The host of this place, Sergio, is also a self-proclaimed researcher of biodiversity in Costa Rica. He told us a couple sloths live in the trees right next to our cabin, which is great since I really want to see one. We signed up for a night hike run through the hostel. It took off from the common area a little after 6 p.m. Sergio was our guide. We basically spent three hours walking around the woods above the hostel shining our flashlights at various trees. We went long periods of time without seeing anything. I actually felt kind of bad for the tour guide. By about hour two my flashlights were running out and my hands were actually getting cold. I didn't think that would happen on this trip. When all was said and done roughly three hours later, we had seen a couple porcupines, some owls, a few frogs, and two huge tarantulas. But no sloths, until- go figure- we spotted one in the tree near our cabin upon returning to the hostel. I'm really hoping we'll see it again in the daylight. They're such bizarre, fascinating creatures.

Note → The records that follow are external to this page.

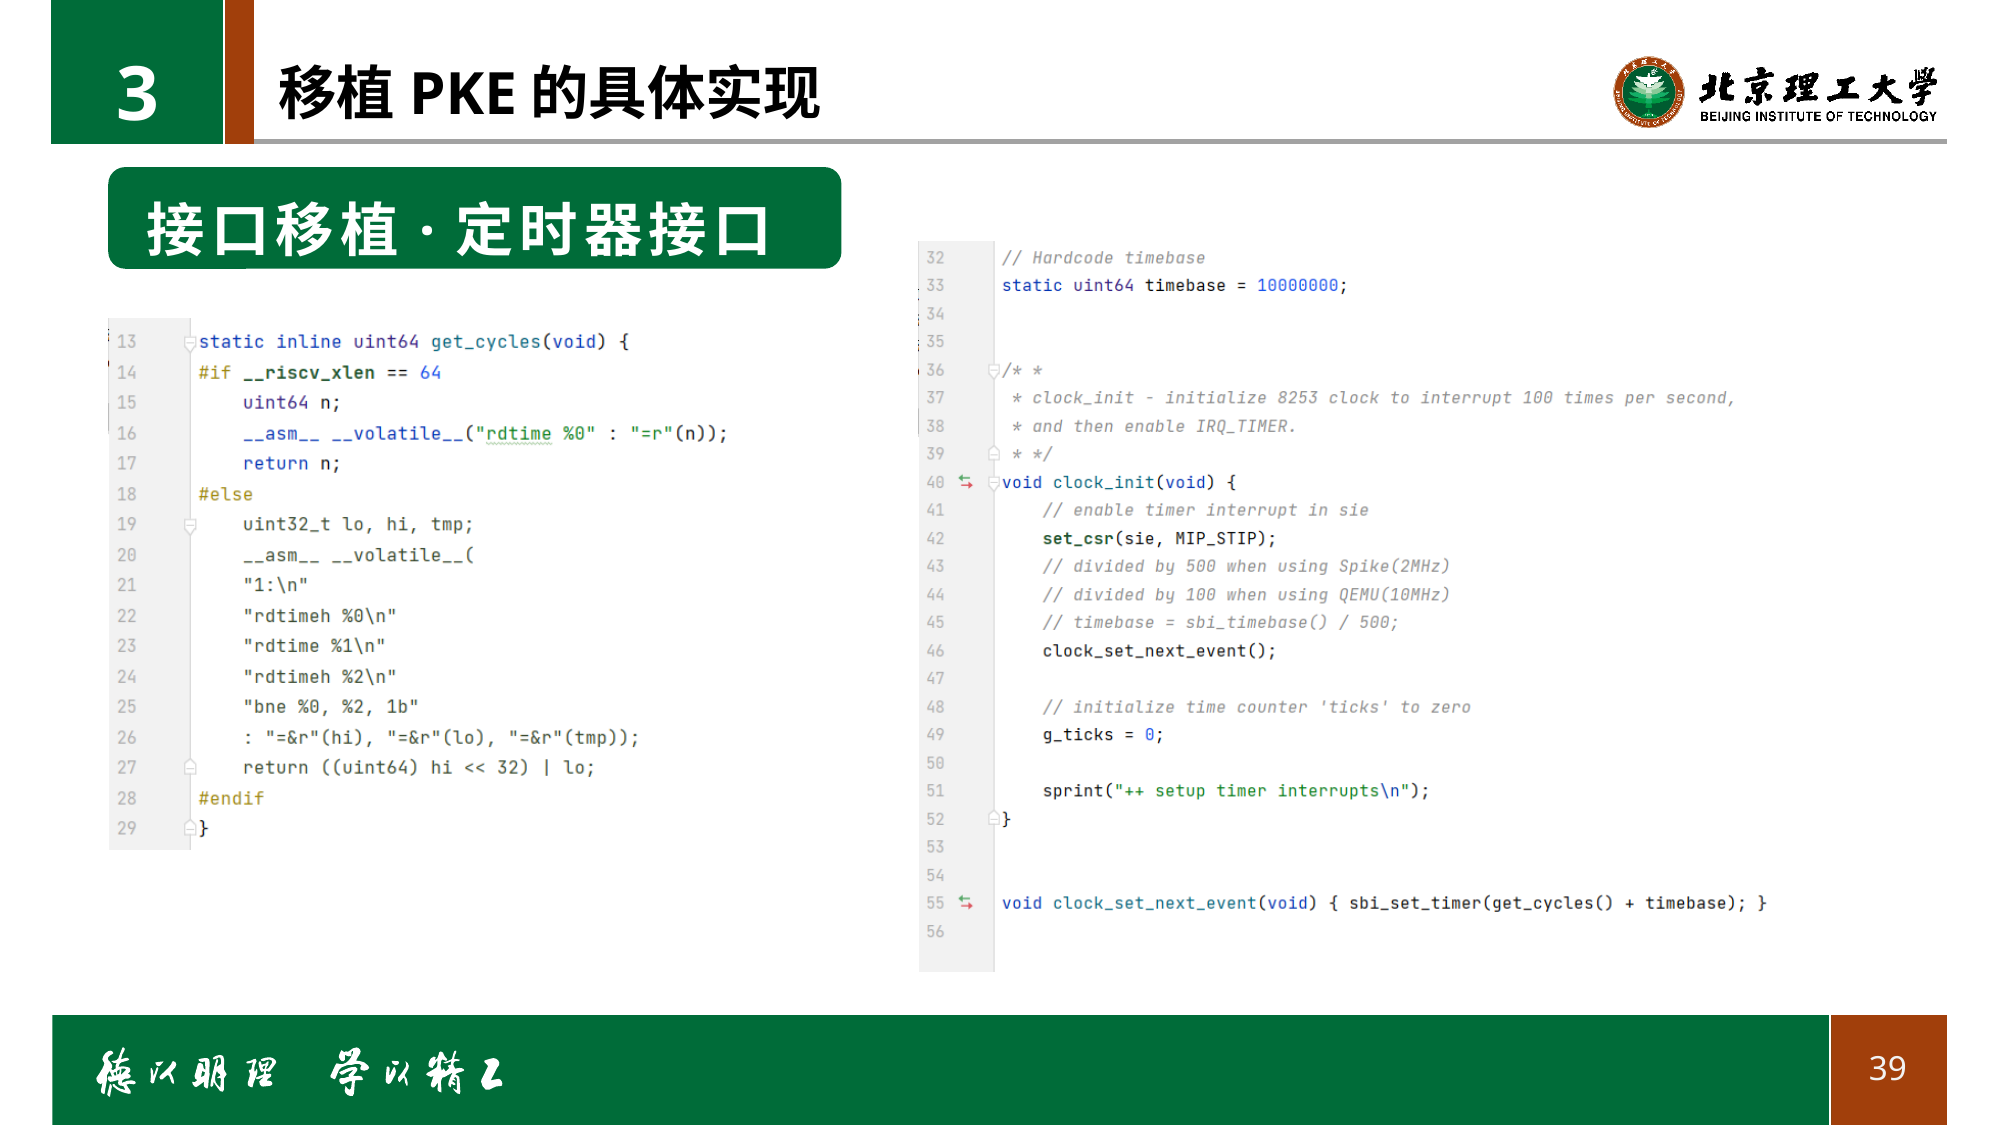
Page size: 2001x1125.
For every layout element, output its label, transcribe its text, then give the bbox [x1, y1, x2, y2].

picture [108, 318, 842, 850]
text_box 接口移植·定时器接口 [108, 167, 842, 269]
picture [1682, 56, 1937, 128]
picture [918, 241, 1922, 973]
title 移植PKE的具体实现 [263, 56, 1682, 136]
text_box 3 [58, 38, 218, 144]
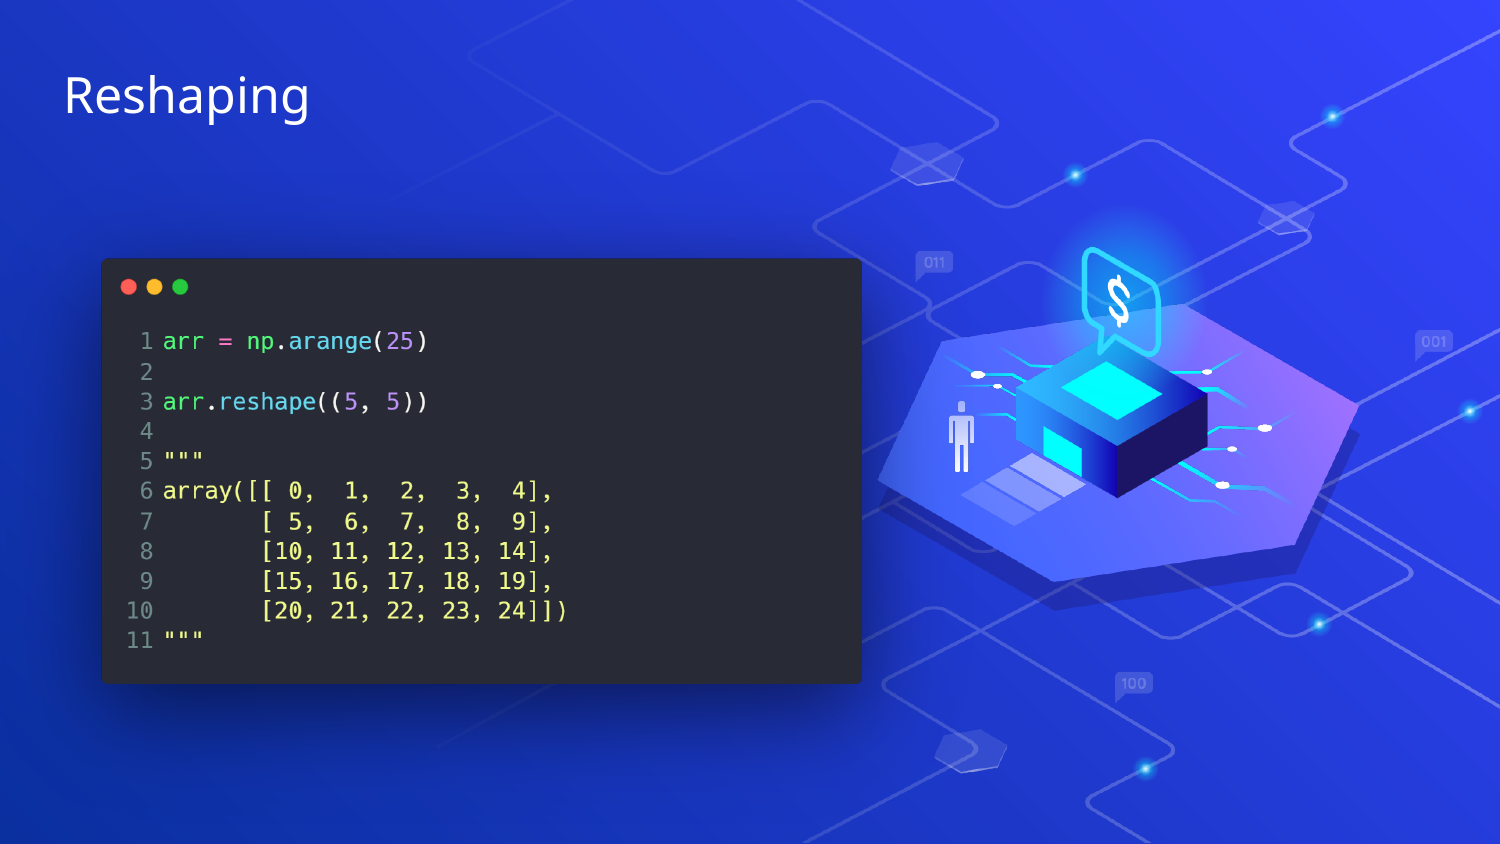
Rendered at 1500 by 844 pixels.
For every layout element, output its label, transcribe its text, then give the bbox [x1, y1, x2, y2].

Tomorrow we go ziplining in the actual Monteverde park. I hope it's more fun than my last ziplining experience, which was more boring than an episode of Downton Abby. That show is the worst.
Tuesday Night, July 15
"The Grand Finale"
The final full day of our trip came to a close with a thick orange Monteverde sky. The clouds, swelling with rain, played music on the tin roof of our cabin. I'd say it was a fitting end to a great adventure.
Ziplining did not disappoint. If anything, it shattered expectations and emerged as a highlight of the trip. We hopped on the shuttle at 10:25 a.m. sharp and made our way through winding gravel roads to Selvatura Adventure Park. This place was located deep in the forest, and what a forest it was! One of the thickest, greenest forests I've ever seen.

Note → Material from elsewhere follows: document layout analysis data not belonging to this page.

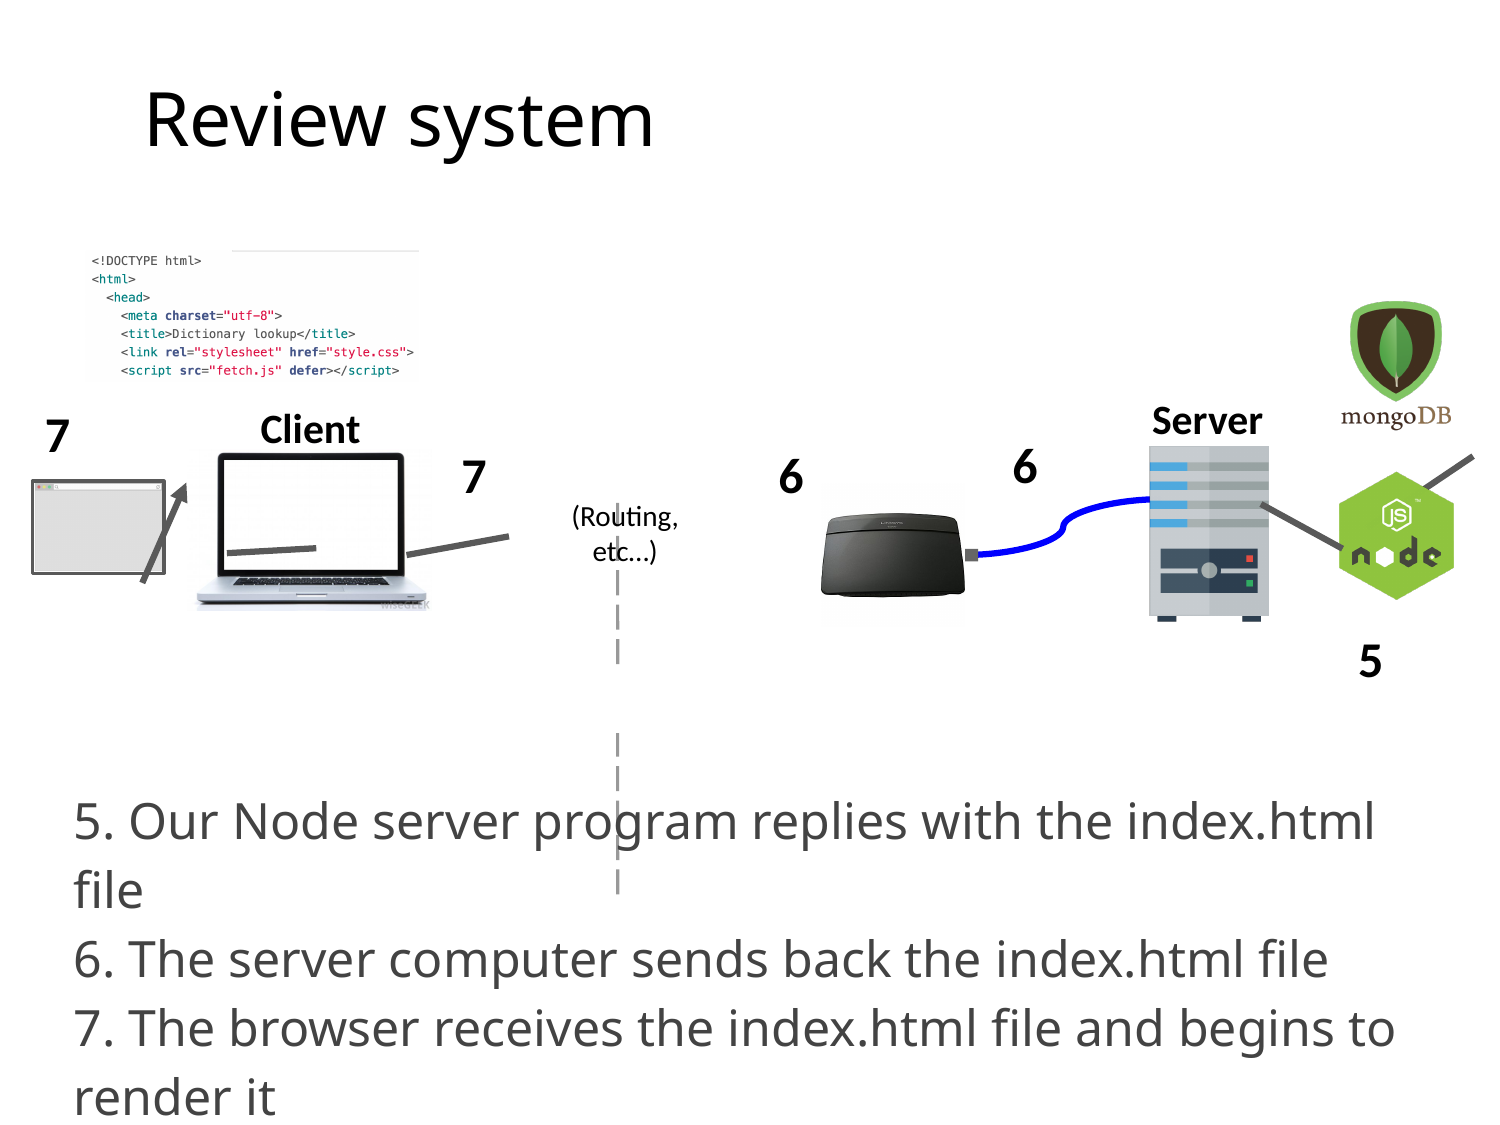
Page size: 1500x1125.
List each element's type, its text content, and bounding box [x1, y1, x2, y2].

picture [821, 483, 965, 627]
text_box Review system [128, 56, 1372, 183]
text_box 5. Our Node server program replies with the index.html file 6. The server computer sends back the index.html file 7. The browser receives the index.html file and begins to render it [59, 765, 1442, 1067]
text_box (Routing, etc…) [509, 456, 727, 617]
picture [1329, 470, 1462, 603]
text_box Client [188, 371, 433, 449]
picture [1324, 282, 1468, 451]
picture [85, 250, 419, 382]
text_box 6 [750, 433, 832, 515]
text_box 5 [1330, 616, 1412, 699]
picture [33, 482, 163, 572]
text_box 7 [437, 433, 515, 515]
text_box 7 [16, 391, 99, 474]
text_box 6 [984, 422, 1066, 505]
text_box [166, 486, 181, 530]
picture [1113, 442, 1302, 631]
text_box Server [1085, 361, 1330, 474]
picture [186, 449, 433, 611]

We paid for ziplining and then got fitted into our harnesses. They let me bring my GoPro along and even mounted it on the helmet for me. After a short hike to the first platform and a brief tutorial, we climbed the stairs. We were pretty high up, but again, after the anxiety of skydiving, everything else seems a little easier.
Each ride was absolutely surreal. I think there were about 15 total. We flew high above the canopy, often disappearing into the thick clouds. When that happened, all you could see was white mist until the platform suddenly appeared in front of you. My favorite was the third line, which was about 800 meters long. About midway into the run, you shot through a hole of foliage in the canopy and then disappeared into the fog.

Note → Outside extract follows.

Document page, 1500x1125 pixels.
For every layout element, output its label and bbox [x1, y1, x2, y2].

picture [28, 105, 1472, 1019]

The second to last run was called the "Tarzan Swing," and for this one, they hooked you to a rope swing and then dropped you about 50 feet. It was awesome. We ended it with the longest run of the day- 1,000 meters. It was tandem, so Andrew and I flew down together. We picked up speed and then vanished into a huge cloud. When we finally emerged, there was the platform. Our ziplining adventure had come to an end, and there were nothing but smiles all around.
I'm wrapping up today with a couple Imperials and watching scratchy coverage of the All-Star Game on the TV in the main lodge of the hostel. The rain is still coming down in strong bursts and the night is alive with noises of crickets and frogs. Earlier today, a friendly couple from Sammamish asked what the highlight of my trip has been. It was tough to give a definitive answer. We've done so much- exploring the jungles of Manuel Antonio, trekking up remote beaches in Montezuma, scuba diving in Tamarindo, and flying above the rainforest canopy in Monteverde.
Really, this trip was exactly what I needed. It's the perfect transition between six years in Hawaii and my new life in the Pacific Northwest. I've been able to step back, reflect, and put things in perspective. My main takeaway: Life is good. I am so, so fortunate for all these adventures and opportunities, and the people I've gotten to share them with. Pura Vida indeed.
The final run in our zipline adventure: 1,000 meters through a thick cloud above the canopy.